▶ **What to do**:
Rewrite all the data below with every "legend" changed to "key" and nothing else altered, leaving out the pictures.

▶ **Material provided**:
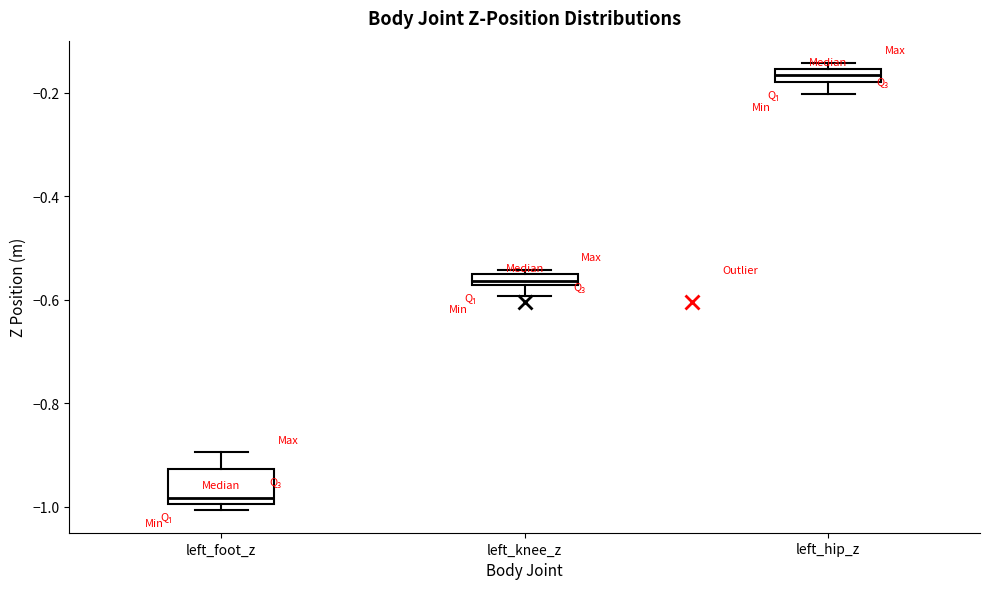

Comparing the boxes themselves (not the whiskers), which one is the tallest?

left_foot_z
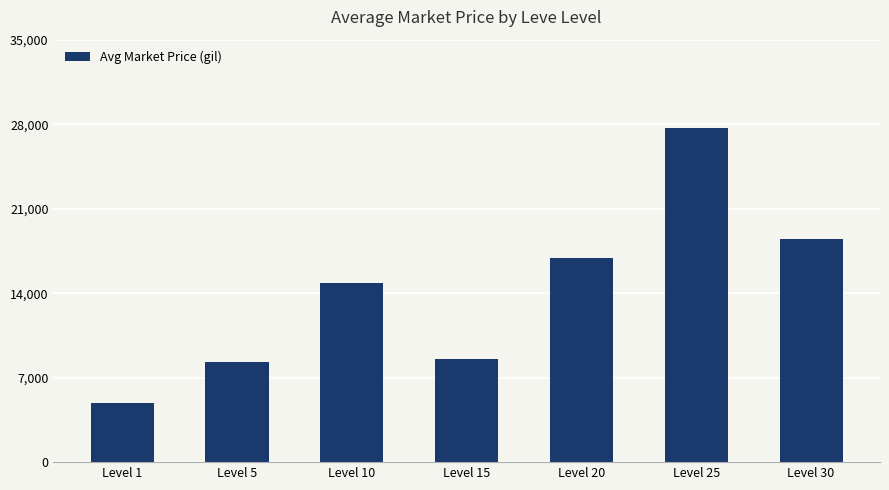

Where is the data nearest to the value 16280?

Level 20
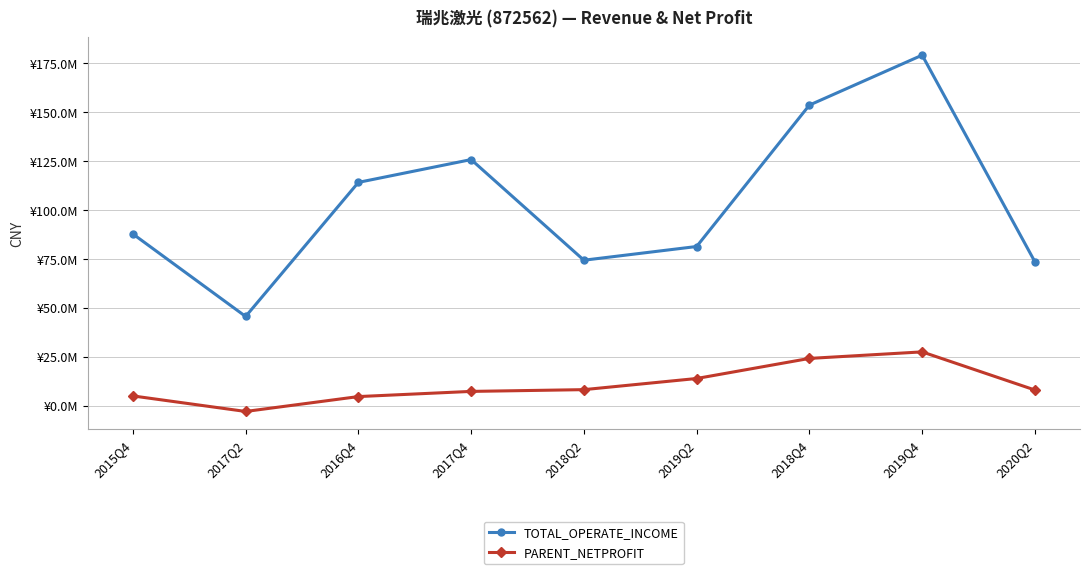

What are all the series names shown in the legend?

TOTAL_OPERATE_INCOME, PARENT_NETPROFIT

▶ **Completed task**:
Comparing the boxes themselves (not the whiskers), which one is the tallest?

left_foot_z

Where is the data nearest to the value 16280?

Level 20

What are all the series names shown in the key?

TOTAL_OPERATE_INCOME, PARENT_NETPROFIT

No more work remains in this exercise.